━━━ Data supplied ━━━

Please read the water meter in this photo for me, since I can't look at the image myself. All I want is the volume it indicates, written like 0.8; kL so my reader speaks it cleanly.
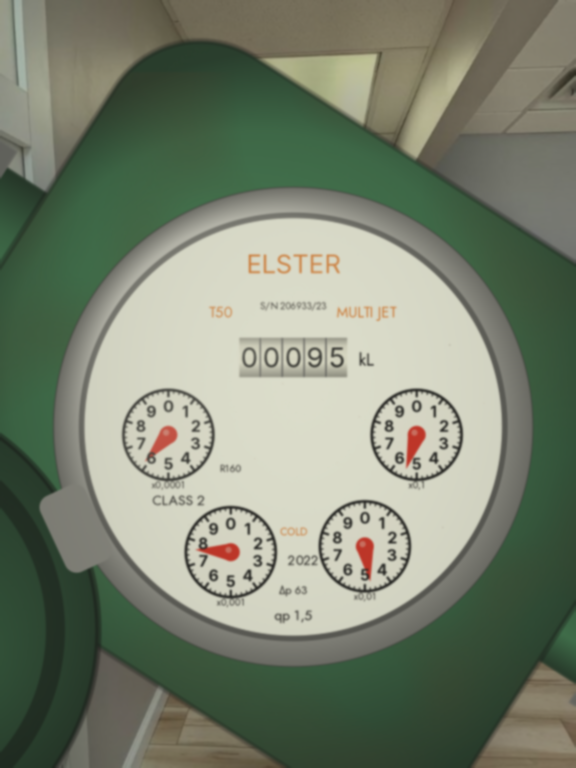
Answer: 95.5476; kL
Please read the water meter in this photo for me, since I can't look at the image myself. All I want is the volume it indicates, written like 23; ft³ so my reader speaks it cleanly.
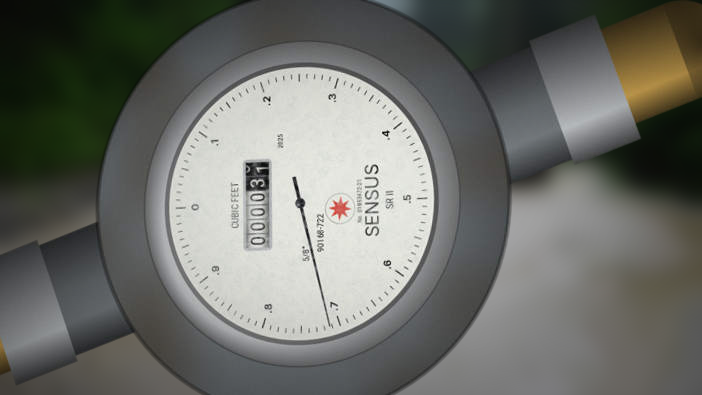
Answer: 30.71; ft³
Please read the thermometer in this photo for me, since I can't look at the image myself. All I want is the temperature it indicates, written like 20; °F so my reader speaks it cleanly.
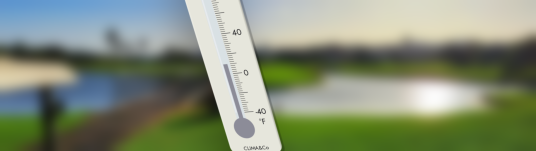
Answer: 10; °F
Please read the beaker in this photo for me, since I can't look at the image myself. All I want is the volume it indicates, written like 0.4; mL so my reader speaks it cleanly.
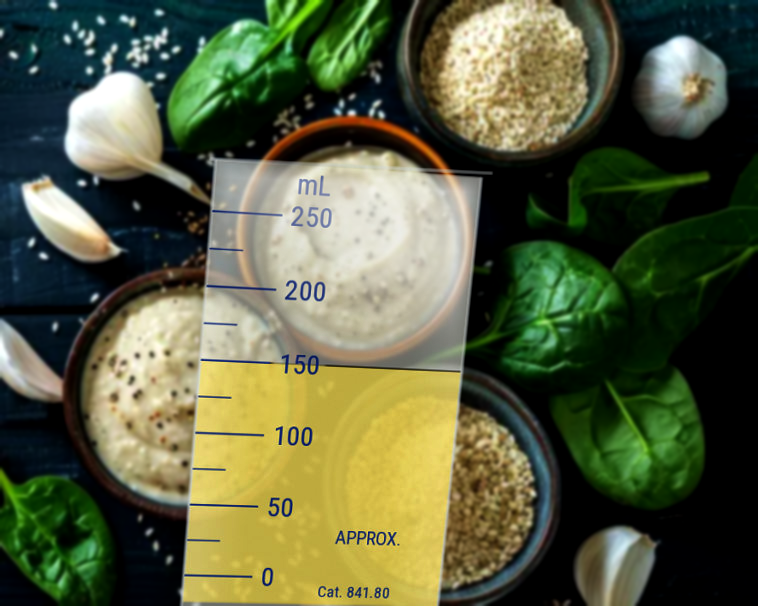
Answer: 150; mL
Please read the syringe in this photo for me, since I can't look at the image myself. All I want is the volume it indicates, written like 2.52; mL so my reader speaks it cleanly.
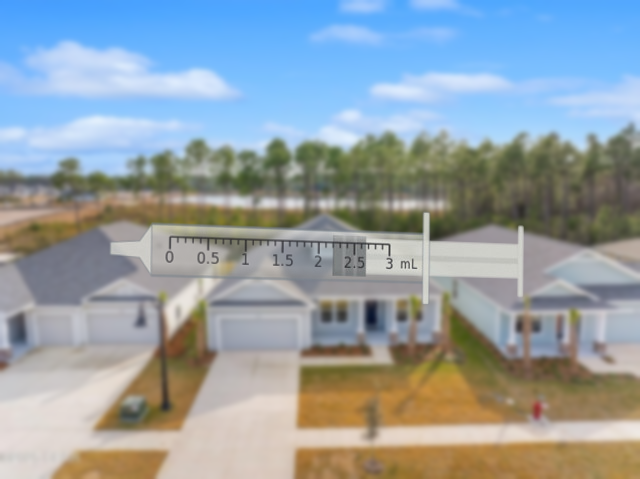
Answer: 2.2; mL
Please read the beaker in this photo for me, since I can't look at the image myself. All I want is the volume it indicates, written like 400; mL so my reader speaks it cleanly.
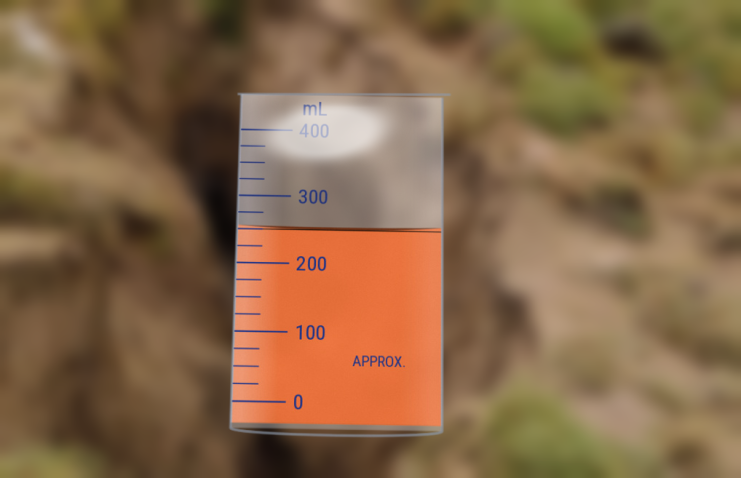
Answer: 250; mL
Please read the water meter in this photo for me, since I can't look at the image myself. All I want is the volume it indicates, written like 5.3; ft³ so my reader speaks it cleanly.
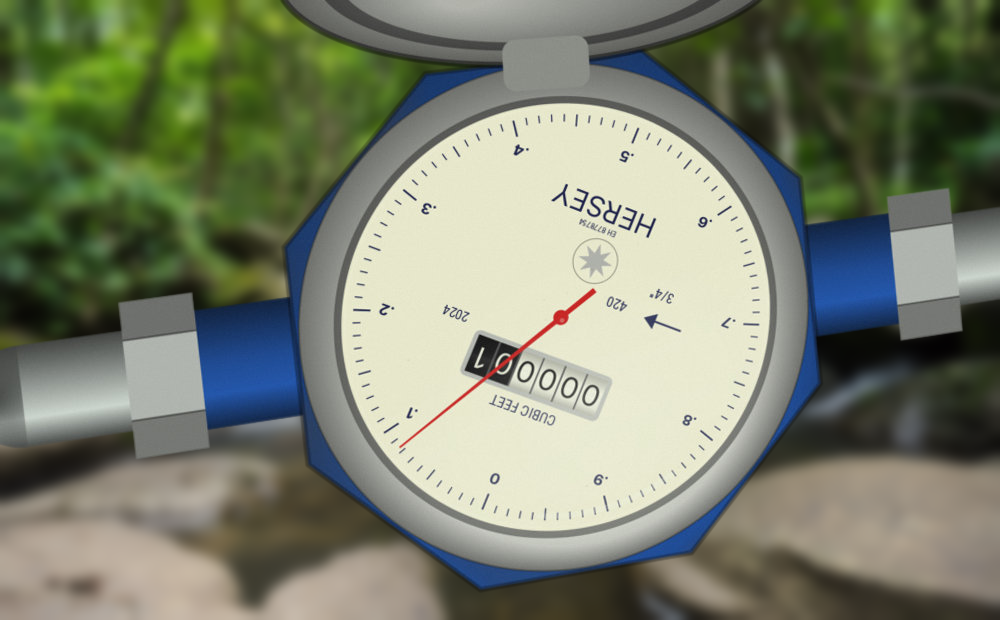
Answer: 1.08; ft³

━━━

Task description
Which lines of the records above contain the word "water"? Show each of them in full, treating uppercase and lowercase as different.

Response below
Please read the water meter in this photo for me, since I can't look at the image myself. All I want is the volume it indicates, written like 0.8; kL so my reader speaks it cleanly.
Please read the water meter in this photo for me, since I can't look at the image myself. All I want is the volume it indicates, written like 23; ft³ so my reader speaks it cleanly.
Please read the water meter in this photo for me, since I can't look at the image myself. All I want is the volume it indicates, written like 5.3; ft³ so my reader speaks it cleanly.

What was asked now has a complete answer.